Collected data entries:
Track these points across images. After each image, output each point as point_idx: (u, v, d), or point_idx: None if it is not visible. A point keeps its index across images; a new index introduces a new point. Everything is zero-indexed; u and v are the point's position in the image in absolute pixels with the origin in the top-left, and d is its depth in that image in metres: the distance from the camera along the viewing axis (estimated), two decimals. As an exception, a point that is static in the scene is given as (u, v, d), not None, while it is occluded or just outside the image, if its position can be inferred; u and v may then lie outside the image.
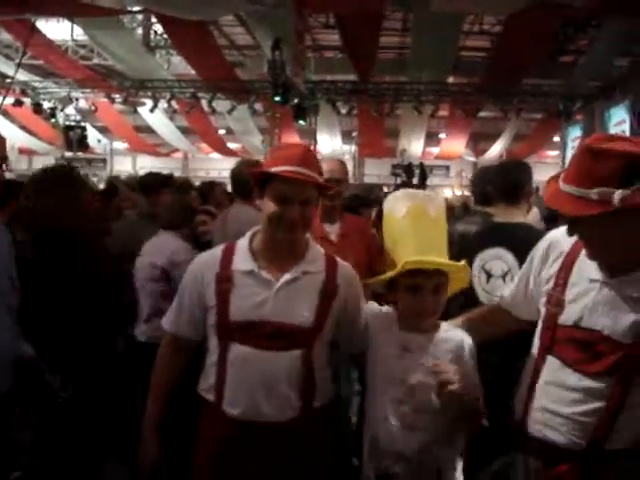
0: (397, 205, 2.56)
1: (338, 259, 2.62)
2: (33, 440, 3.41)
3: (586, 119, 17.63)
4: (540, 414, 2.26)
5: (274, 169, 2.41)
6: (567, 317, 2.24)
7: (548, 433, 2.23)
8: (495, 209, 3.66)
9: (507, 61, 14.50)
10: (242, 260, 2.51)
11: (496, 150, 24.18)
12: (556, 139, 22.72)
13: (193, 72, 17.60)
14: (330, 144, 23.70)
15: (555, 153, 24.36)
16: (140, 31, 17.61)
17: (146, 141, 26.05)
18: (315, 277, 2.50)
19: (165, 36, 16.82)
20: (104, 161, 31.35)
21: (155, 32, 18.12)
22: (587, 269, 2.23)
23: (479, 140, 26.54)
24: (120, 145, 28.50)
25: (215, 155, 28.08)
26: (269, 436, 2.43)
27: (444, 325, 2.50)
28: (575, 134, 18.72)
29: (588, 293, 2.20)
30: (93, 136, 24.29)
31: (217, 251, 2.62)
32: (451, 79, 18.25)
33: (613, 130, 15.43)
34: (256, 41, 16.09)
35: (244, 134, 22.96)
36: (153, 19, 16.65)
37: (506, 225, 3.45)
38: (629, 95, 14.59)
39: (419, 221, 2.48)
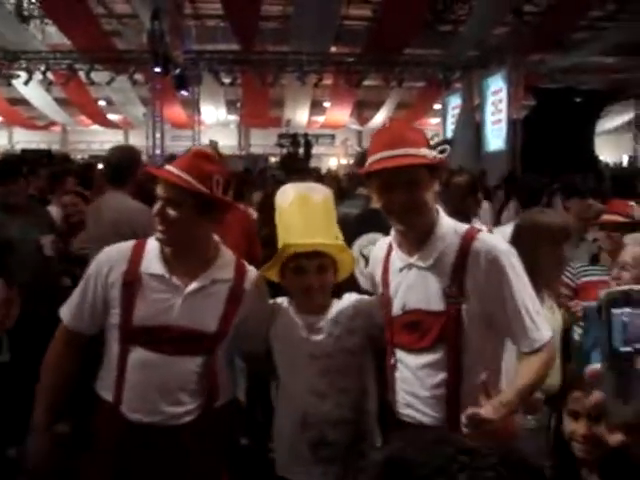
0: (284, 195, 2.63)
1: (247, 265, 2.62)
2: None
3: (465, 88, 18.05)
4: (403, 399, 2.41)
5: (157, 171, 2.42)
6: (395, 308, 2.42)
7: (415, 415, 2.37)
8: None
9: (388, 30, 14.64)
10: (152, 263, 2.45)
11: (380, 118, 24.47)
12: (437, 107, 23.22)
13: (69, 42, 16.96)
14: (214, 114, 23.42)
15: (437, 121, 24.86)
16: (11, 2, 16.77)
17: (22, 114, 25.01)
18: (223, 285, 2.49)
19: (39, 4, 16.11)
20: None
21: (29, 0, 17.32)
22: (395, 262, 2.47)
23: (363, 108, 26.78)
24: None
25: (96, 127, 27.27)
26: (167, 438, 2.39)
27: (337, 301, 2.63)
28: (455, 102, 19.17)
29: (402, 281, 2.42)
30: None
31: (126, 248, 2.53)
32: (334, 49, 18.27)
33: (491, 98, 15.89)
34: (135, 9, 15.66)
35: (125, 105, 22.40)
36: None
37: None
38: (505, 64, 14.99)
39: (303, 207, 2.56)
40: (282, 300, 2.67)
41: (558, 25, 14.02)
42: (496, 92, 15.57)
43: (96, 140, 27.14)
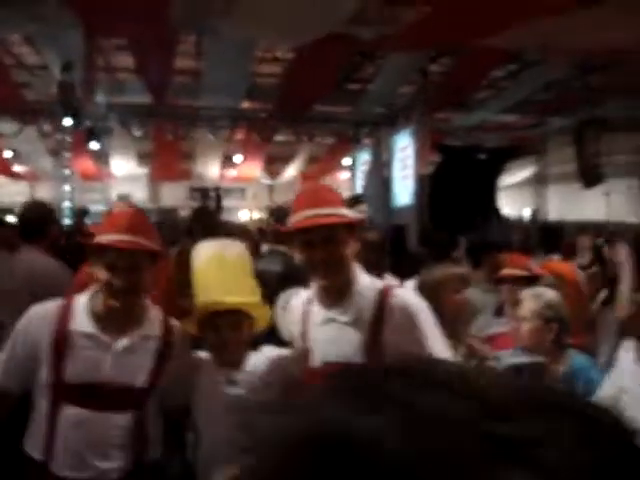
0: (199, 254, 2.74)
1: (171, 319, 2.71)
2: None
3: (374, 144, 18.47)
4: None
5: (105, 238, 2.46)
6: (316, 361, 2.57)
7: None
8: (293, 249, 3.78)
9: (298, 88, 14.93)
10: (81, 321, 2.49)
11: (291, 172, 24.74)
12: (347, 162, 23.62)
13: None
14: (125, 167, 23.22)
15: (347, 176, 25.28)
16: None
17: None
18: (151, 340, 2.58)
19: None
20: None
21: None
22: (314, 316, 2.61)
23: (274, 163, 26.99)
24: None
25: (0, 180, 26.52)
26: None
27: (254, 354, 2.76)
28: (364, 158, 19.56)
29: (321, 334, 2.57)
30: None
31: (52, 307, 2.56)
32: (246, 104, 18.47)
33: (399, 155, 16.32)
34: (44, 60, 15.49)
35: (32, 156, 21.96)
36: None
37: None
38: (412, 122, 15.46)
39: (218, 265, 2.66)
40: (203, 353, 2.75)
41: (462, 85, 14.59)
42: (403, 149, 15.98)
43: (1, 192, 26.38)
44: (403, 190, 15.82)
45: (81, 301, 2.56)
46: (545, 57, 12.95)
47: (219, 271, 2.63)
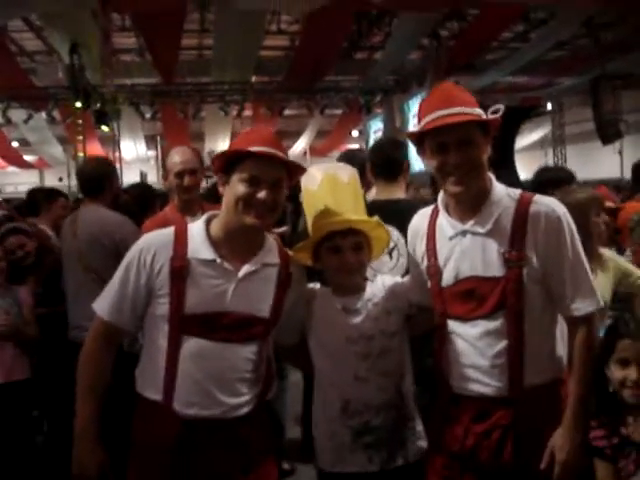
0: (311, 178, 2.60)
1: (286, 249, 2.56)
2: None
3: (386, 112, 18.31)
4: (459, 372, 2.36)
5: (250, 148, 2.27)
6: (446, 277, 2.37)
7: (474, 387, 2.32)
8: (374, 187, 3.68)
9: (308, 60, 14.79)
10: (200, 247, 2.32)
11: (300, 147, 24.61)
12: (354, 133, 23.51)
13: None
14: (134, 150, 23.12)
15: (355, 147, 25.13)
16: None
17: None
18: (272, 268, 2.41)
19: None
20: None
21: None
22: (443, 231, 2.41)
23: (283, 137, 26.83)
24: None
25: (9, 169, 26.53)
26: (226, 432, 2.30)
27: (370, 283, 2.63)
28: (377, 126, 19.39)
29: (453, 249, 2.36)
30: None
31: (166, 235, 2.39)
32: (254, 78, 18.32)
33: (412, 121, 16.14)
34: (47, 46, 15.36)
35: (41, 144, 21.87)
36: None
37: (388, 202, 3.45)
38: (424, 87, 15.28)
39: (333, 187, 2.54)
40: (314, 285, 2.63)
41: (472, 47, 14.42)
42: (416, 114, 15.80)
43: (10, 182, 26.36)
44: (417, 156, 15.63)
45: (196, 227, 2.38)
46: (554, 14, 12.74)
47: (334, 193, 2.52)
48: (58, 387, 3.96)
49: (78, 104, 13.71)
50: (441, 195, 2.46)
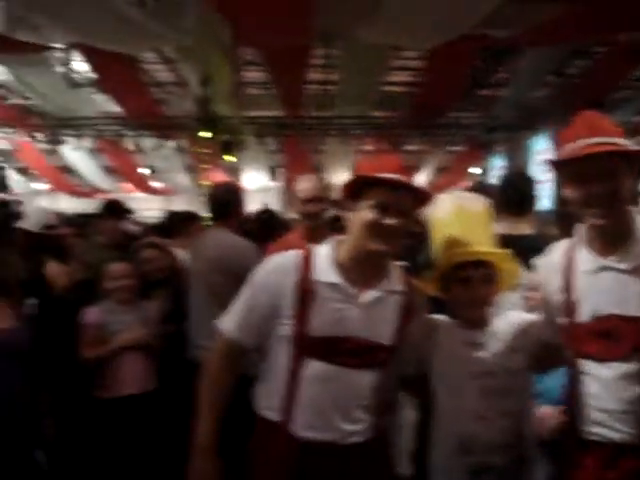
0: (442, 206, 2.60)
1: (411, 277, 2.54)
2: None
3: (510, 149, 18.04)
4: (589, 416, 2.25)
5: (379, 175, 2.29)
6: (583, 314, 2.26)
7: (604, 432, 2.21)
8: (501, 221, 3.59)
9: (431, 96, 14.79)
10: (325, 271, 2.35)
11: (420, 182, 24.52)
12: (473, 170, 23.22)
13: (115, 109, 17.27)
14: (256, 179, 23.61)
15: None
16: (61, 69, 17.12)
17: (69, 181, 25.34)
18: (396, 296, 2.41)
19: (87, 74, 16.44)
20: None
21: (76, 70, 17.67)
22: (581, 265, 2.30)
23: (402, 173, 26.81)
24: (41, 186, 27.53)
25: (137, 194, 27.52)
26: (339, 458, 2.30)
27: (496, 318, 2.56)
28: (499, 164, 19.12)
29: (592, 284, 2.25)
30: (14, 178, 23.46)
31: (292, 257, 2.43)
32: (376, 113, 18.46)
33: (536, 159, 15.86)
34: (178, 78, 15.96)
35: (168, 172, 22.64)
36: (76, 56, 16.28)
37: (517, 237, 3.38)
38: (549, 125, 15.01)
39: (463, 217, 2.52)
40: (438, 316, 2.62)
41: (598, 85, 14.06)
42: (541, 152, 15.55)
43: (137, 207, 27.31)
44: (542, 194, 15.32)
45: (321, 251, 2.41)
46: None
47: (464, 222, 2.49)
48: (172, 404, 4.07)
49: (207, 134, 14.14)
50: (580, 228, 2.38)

---

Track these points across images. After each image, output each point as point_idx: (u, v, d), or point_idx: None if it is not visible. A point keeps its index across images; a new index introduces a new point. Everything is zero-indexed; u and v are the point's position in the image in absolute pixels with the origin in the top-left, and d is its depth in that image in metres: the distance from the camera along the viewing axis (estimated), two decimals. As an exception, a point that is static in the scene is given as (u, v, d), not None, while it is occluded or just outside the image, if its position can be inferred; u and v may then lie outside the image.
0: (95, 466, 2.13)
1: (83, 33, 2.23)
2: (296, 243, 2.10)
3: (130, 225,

**Work required**
Above are some records. Reproduce the lines from the one with "17: (146, 141, 26.05)" down to the one with "42: (496, 92, 15.57)", keeping both, and leave every picture out.

**Solution to this task**
17: (146, 141, 26.05)
18: (315, 277, 2.50)
19: (165, 36, 16.82)
20: (104, 161, 31.35)
21: (155, 32, 18.12)
22: (587, 269, 2.23)
23: (479, 140, 26.54)
24: (120, 145, 28.50)
25: (215, 155, 28.08)
26: (269, 436, 2.43)
27: (444, 325, 2.50)
28: (575, 134, 18.72)
29: (588, 293, 2.20)
30: (93, 136, 24.29)
31: (217, 251, 2.62)
32: (451, 79, 18.25)
33: (613, 130, 15.43)
34: (256, 41, 16.09)
35: (244, 134, 22.96)
36: (153, 19, 16.65)
37: (506, 225, 3.45)
38: (629, 95, 14.59)
39: (419, 221, 2.48)
0: (284, 195, 2.63)
1: (247, 265, 2.62)
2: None
3: (465, 88, 18.05)
4: (403, 399, 2.41)
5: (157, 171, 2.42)
6: (395, 308, 2.42)
7: (415, 415, 2.37)
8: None
9: (388, 30, 14.64)
10: (152, 263, 2.45)
11: (380, 118, 24.47)
12: (437, 107, 23.22)
13: (69, 42, 16.96)
14: (214, 114, 23.42)
15: (437, 121, 24.86)
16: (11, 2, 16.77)
17: (22, 114, 25.01)
18: (223, 285, 2.49)
19: (39, 4, 16.11)
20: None
21: (29, 0, 17.32)
22: (395, 262, 2.47)
23: (363, 108, 26.78)
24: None
25: (96, 127, 27.27)
26: (167, 438, 2.39)
27: (337, 301, 2.63)
28: (455, 102, 19.17)
29: (402, 281, 2.42)
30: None
31: (126, 248, 2.53)
32: (334, 49, 18.27)
33: (491, 98, 15.89)
34: (135, 9, 15.66)
35: (125, 105, 22.40)
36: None
37: None
38: (505, 64, 14.99)
39: (303, 207, 2.56)
40: (282, 300, 2.67)
41: (558, 25, 14.02)
42: (496, 92, 15.57)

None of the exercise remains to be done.